* Written task: Count the lines in the entries below that contain the string "щавель", with uppercase and lowercase letters treated as different, and give only that number.

* Dataset records:

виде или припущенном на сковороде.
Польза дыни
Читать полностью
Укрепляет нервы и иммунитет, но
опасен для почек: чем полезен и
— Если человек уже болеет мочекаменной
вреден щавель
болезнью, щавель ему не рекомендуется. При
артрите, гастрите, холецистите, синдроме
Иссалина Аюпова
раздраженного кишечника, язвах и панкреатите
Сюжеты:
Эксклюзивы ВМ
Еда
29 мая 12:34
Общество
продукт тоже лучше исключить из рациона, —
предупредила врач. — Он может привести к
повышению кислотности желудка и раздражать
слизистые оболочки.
---
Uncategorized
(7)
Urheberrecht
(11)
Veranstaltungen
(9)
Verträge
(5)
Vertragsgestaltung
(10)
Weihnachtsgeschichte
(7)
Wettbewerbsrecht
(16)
* * *
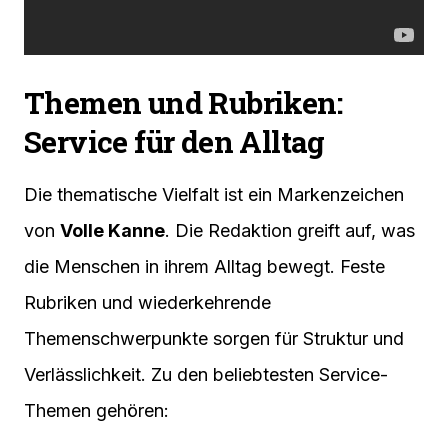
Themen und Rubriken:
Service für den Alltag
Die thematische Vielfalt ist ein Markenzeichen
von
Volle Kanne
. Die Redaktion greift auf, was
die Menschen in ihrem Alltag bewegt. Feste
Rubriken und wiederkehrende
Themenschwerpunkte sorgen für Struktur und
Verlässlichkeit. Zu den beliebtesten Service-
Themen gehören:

* Expected answer: 2